Purpose of review: There remains a pressing need for an efficacious vaccine to combat HIV. The burgeoning fields of systems biology and innate immunity, as harnessed in systems vaccinology, promise to accelerate the discovery process and meet this need.
Recent findings: The tools of systems biology are increasingly employed to define innate immune responses to vaccination and thereby unmask early signaling events that control induced adaptive immunity. These studies involve a wide array of measurements, including transcriptomics and proteomics, and a wide array of biological systems, from in-vitro stimulated murine innate immune cells to whole blood collected from vaccinated human donors. Each measurement and each system offers unique insights as well as special limitations and challenges.
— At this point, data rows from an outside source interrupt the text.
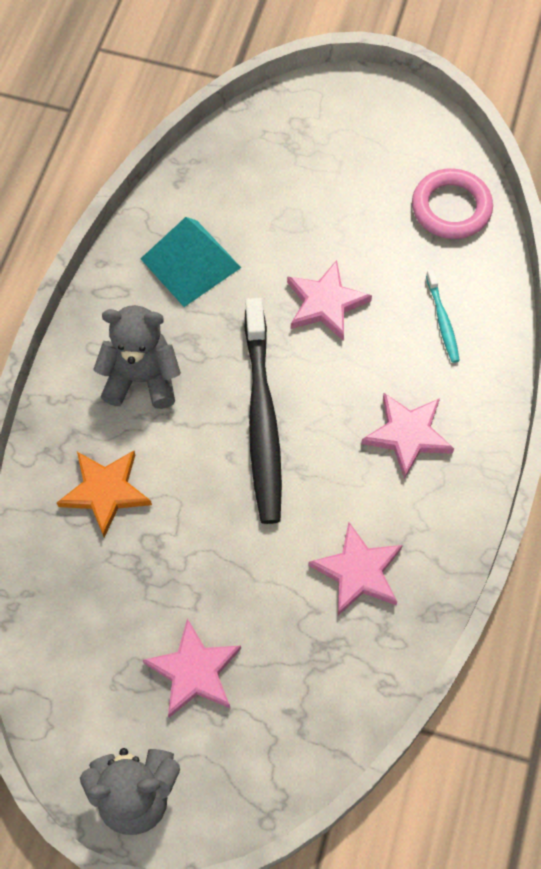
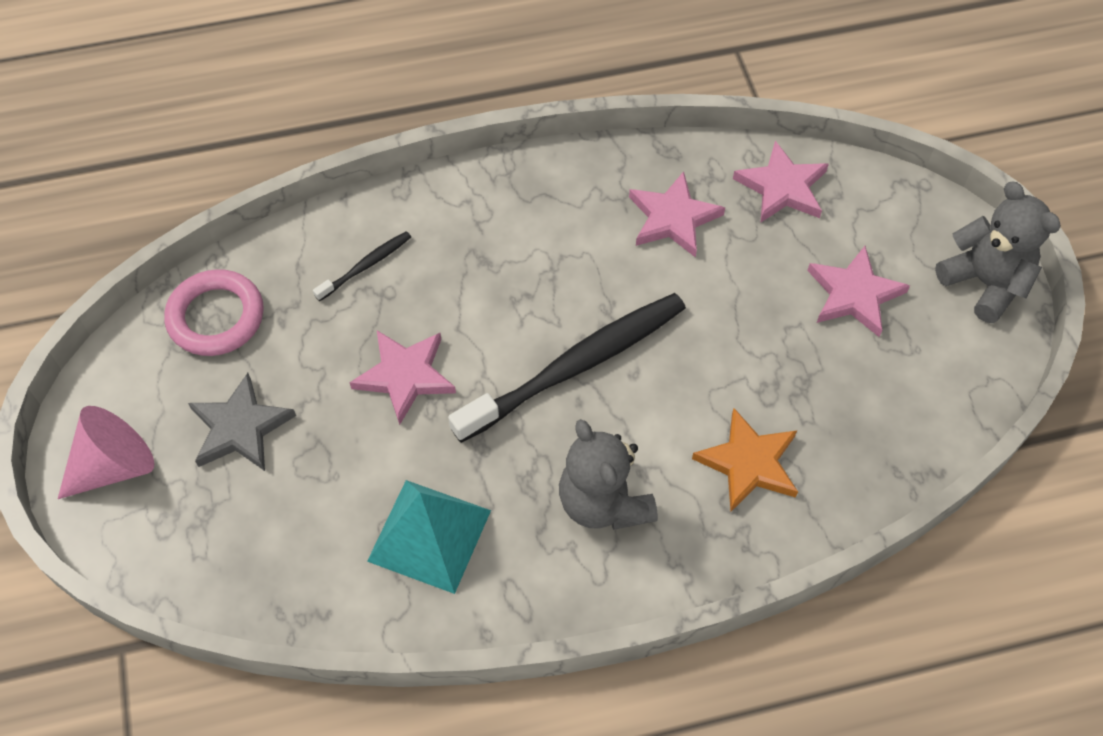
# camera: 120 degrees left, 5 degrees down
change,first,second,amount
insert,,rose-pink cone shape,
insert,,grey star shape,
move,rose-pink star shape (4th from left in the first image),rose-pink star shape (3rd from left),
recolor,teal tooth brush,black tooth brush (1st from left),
Summary: A holistic consideration of the models available for intensive HIV systems vaccinology analysis identifies a suite of interlocking opportunities and constraints. Although the murine system enables detailed mechanistic analysis, vaccine efficacy cannot be assessed in this model. Systems analysis of blood donated by vaccinated humans permits identification of immunogenicity signatures and biomarkers, but deriving direct mechanisms from these indirect measurements is precarious. The goals of HIV systems vaccinology may be best met by judicious integration of in vitro, in vivo (murine and nonhuman primate), and human clinical analyses.